Data Conveyor Belts in the Cloud

How we mechanize and automate! Ever since the Industrial Revolution and the first machine-driven textile production, we’ve been looking for ways to save labor in all the things we do. Add Adam Smith’s division of labor and celebrated pin factory into the mix, and the result is today’s large scale, highly automated production facilities churning out automobiles, washing machines, computers, and anything else for which there is a big enough market. Information technology has been getting on the bandwagon too. Automation software exists to accomplish all sorts of data-processing actions automatically. Data warehouses are increasingly commonplace. So, how about a data factory to go with all of that?
Big Data Processing Needs Proper Automation
Factory facilities make economic sense above a certain level of production. The initial investment required is recouped in lower operational costs afterwards. Likewise, large quantities of raw materials to be processed need automation too, if valuable end products are to be produced in reasonable time and at reasonable cost. Data is such a raw material and big data by definition is a large quantity of data, to be processed in some automated way. Just like physical production, big data processing also happens in stages.
Introducing the Virtual IT Factory
Once you have a physical factory in place, you are obliged to amortize your investment by continually processing and producing. It’s not possible in the real world to set up and tear down production lines at the drop of a hat – or at least, not without severe financial impact. In the virtual world of IT however, it’s a very different story. In fact, you can go even further. Thanks to the cloud you can rent the virtual factory basics as and when you need them, and plug them together the way you want and when you want. Try doing that with an automobile factory with its engine fab plants and robot-controlled paint shops.
Routing Production in the Cloud Data Factory
There are five main steps in the processing of big data to produce meaningful, useful conclusions. Major cloud vendors are now offering modular approaches to help you do all of them without having to build any of the data factory yourself. Whether the vendor concerned talks about conveyor belts or pipelines, the data factory principles are the same:

  1. Bring your big data together from your chosen sources
  2. ‘Clean’ it all to make a trustworthy version (remove ‘noise’ and inconsistencies)
  3. Organize it for loading into the next stage of the process
  4. Analyze it
  5. Generate reports that human beings can understand and use.

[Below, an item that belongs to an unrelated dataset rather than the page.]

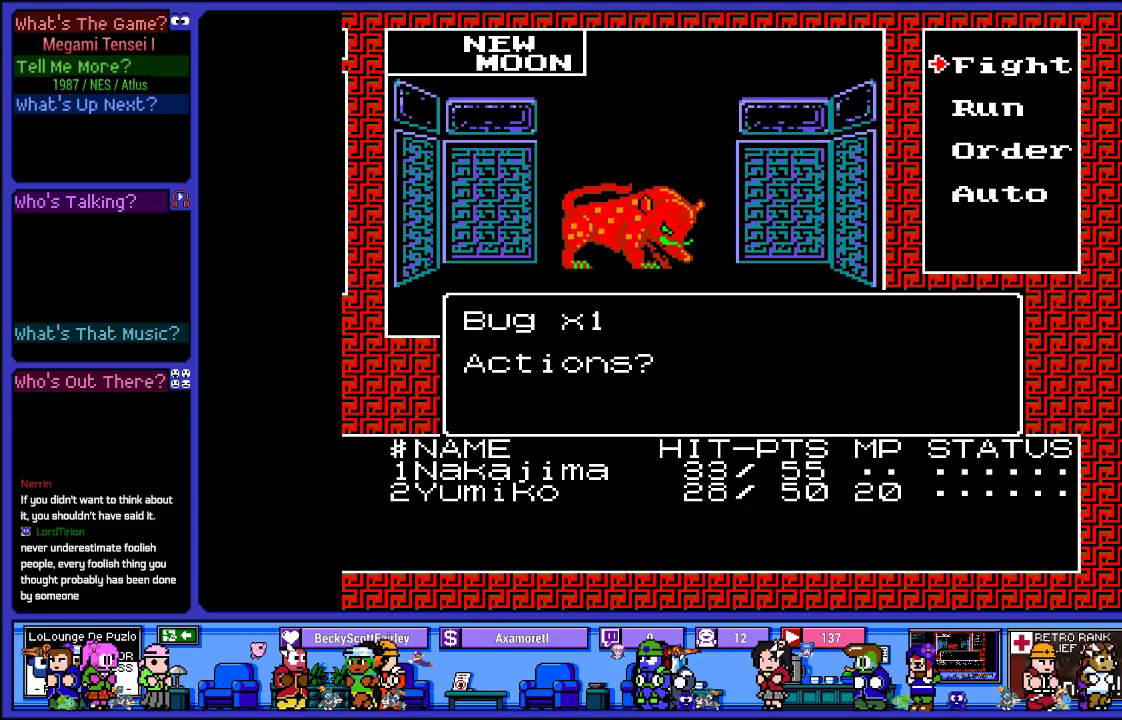
{"buttons": ["CIRCLE"], "left_stick": "center", "right_stick": "center", "events": [[83, "DPAD_DOWN", "down"], [200, "DPAD_DOWN", "up"], [467, "CIRCLE", "down"]]}
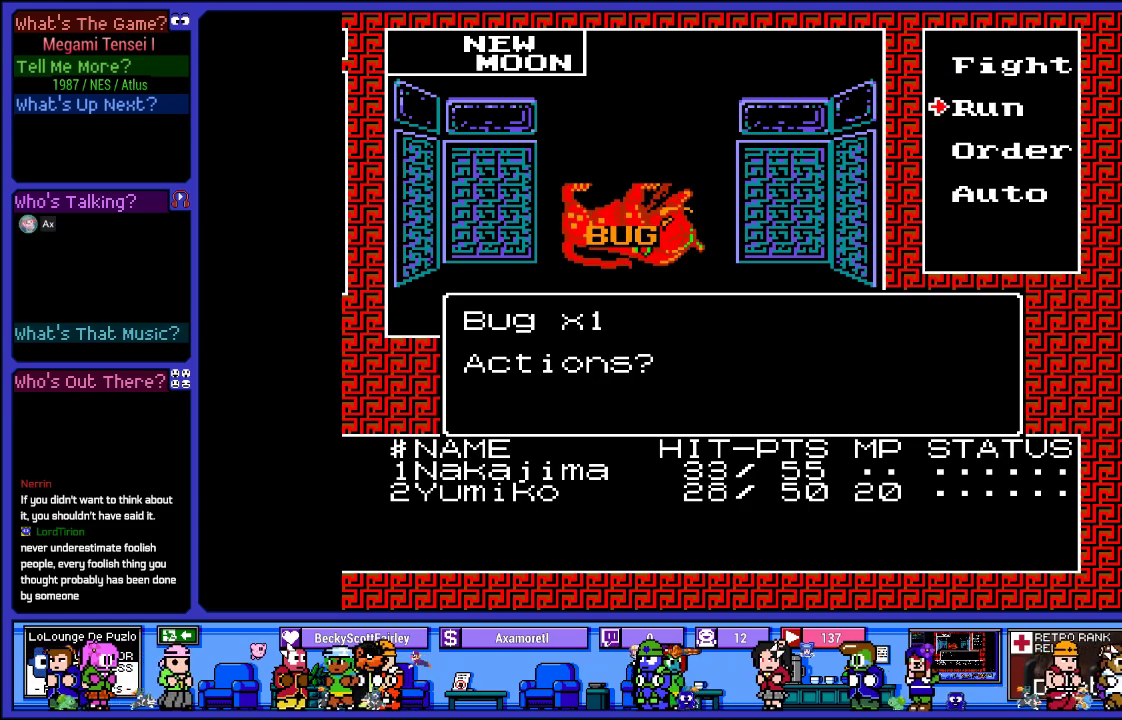
{"buttons": [], "left_stick": "center", "right_stick": "center", "events": [[67, "CIRCLE", "up"]]}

If the first three stages remind you of the ‘Extract, Transform, Load’ (ETL) manipulations of private data warehouse applications, it’s because it’s basically the same. The differences are that the cloud data factory only costs you when you use it and that it scales to handle any amount of big data you throw at it. In addition, you can route your conveyor belts and pipelines as you want from your cloud data factory management interface.
Your Data Factory or Mine?
Not everyone will shift their big data willy-nilly into the cloud. Sunk costs in existing solutions, lack of familiarity or concerns about confidentiality are all potential braking factors. But cloud vendors have a solution for that as well. The data factory model can extend to hybrid cloud working too. Your data conveyor belts can run locally in your private cloud for early stages and continue up towards the public cloud for the later stages, or vice versa. Alternatively your public cloud option can handle overflows and/or non-confidential data for all five steps above.  That’s a quantum jump away from manufacturing washing machines and light years away from Adam Smith’s original pin factory.